Diesel put the ice pack back on my wrist. “It’s not a bad burn. It’ll fade in a couple weeks. Leave the ice on for a little while longer, and then rub some Bactine on the burn.”
“I think I missed a chunk of action. The last thing I remember, I was in my kitchen, and Wulf zapped me. I’m getting fed up with the zapping thing. That was the third time. How does he do it?”
“It’s not difficult. It’s a parlor trick. Like bending spoons.”
“Can you do it?”
“Yes. And you can, too, with a stun gun.”
“How long was I out?”
“Probably ten to fifteen minutes. He had you over his shoulder like a sack of flour when I pulled into the parking lot. He dropped you when he saw me, and he vanished behind a flash of light. I have to admit, I don’t know how he does the vanishing thing. It’s new. I think it’s a little over the top with the light and the smoke, but that’s Wulf. He’s always loved the dramatic.”
“He said Munch was moping around, thinking about me, and wasn’t productive, so he came to get me for Munch.”
“That makes my skin crawl. I don’t want you out of my sight until we resolve this.”
“Oh great.”
“You’re supposed to be relieved because big bad Diesel is going to protect you.”
“I appreciate the thought, but I like to think I can protect myself.”
Diesel pulled me to my feet. “Don’t get carried away with the strong female thing. Wulf isn’t normal. And I don’t know how to break this to you, but you have no self-defense skills beyond kicking a guy in the nuts.”
I was standing, but I wasn’t feeling especially stable. “I can’t feel my legs,” I said to Diesel.

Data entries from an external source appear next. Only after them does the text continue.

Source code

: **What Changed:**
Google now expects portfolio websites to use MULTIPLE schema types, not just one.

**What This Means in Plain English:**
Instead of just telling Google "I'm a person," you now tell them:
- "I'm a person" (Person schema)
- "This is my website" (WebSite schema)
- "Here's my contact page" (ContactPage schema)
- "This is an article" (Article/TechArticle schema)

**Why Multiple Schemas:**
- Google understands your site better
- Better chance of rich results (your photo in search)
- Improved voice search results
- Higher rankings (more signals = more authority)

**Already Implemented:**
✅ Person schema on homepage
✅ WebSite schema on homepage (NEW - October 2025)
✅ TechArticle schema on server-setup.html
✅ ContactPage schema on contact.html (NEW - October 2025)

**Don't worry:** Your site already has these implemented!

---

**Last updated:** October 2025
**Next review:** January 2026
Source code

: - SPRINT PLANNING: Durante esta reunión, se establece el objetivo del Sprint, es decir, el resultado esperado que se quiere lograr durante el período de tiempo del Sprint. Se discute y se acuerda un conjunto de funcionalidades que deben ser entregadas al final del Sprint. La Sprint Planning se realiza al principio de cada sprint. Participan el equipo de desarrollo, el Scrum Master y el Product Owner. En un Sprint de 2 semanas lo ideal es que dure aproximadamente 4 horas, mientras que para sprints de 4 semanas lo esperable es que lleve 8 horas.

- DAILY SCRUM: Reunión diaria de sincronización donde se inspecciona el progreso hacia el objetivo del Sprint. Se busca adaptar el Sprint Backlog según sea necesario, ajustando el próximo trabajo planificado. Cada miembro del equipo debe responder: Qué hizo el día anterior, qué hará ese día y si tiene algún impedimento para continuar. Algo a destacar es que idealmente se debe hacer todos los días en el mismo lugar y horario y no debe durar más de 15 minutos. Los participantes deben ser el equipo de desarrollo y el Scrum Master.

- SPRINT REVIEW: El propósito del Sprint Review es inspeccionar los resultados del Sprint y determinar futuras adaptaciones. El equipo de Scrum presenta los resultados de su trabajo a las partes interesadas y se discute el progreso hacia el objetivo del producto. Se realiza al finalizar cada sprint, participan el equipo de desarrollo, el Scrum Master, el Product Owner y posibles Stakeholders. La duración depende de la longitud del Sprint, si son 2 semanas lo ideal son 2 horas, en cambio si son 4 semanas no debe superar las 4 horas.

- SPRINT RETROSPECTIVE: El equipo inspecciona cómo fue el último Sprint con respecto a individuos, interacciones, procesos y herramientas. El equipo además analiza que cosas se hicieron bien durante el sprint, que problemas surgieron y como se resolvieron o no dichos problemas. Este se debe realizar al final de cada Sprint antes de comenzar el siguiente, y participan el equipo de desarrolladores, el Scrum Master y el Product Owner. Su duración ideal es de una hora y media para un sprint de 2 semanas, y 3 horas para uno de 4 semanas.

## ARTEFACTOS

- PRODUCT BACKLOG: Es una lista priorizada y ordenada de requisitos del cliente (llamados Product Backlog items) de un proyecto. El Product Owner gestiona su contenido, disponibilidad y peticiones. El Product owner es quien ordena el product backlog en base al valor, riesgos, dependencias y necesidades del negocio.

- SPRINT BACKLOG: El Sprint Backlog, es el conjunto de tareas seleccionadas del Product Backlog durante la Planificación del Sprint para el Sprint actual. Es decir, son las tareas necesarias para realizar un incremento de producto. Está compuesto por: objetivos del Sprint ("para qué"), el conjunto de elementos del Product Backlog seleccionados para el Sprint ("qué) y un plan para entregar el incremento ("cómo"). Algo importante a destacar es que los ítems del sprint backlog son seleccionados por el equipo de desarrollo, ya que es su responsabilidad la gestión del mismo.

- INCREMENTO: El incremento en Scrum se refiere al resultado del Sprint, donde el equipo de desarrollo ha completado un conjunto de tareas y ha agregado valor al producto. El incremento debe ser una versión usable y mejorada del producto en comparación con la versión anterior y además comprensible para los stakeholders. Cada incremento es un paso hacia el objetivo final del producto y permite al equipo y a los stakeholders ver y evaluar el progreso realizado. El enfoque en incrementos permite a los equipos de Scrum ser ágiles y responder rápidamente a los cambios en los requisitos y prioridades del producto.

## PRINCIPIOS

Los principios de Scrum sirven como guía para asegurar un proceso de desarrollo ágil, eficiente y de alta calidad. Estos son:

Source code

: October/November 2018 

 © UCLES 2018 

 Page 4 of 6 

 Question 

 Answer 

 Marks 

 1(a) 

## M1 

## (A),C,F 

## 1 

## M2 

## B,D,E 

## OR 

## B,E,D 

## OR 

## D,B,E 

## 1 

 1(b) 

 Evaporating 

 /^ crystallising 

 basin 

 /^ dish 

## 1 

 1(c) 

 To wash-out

“You’ll come back faster if you walk around.”
I took a step forward and went down to my knees. Diesel scooped me up and carried me to the foyer, with Carl scuttling behind him. Diesel shifted me to his shoulder, grabbed my bag, and opened the front door.
He looked down at Carl. “Stay here and keep away from the pay-per-view stations.”
“If you’d give me a moment, I could walk on my own,” I said.
“We don’t have a moment. By the time we get to Strunchek, you’ll be fine.”
He carried me to the elevator, across the lot, and loaded me into the Subaru. I had feeling in my hands and feet, but my ass was pins and needles.
“What did you find out from Eugene’s supervisor?” I asked Diesel.
He took the wheel and drove out of the lot. “Not much. He wouldn’t talk about the project. Said Eugene never talked about property in the Barrens. He knew Eugene had a sister in Philadelphia and a sister somewhere else, but that was all. He knew even less about Munch. He said Munch was brilliant but hard to keep focused. It sounded like Munch might have been on his way out. What about Lu Kim?”
“I got even less from her.”
All traffic lights were green, so we made Strunchek’s condo complex in record time. I swung my legs out of the Subaru and walked a few steps. My ass had stopped tingling, and everything seemed to be in working order.
Strunchek answered the door with a can of beer in his hand. He was in his midthirties, had badly cut brown hair, a body gone soft, and bloodshot blue eyes. I was guessing that before starting on the beer he’d done some preliminary weed.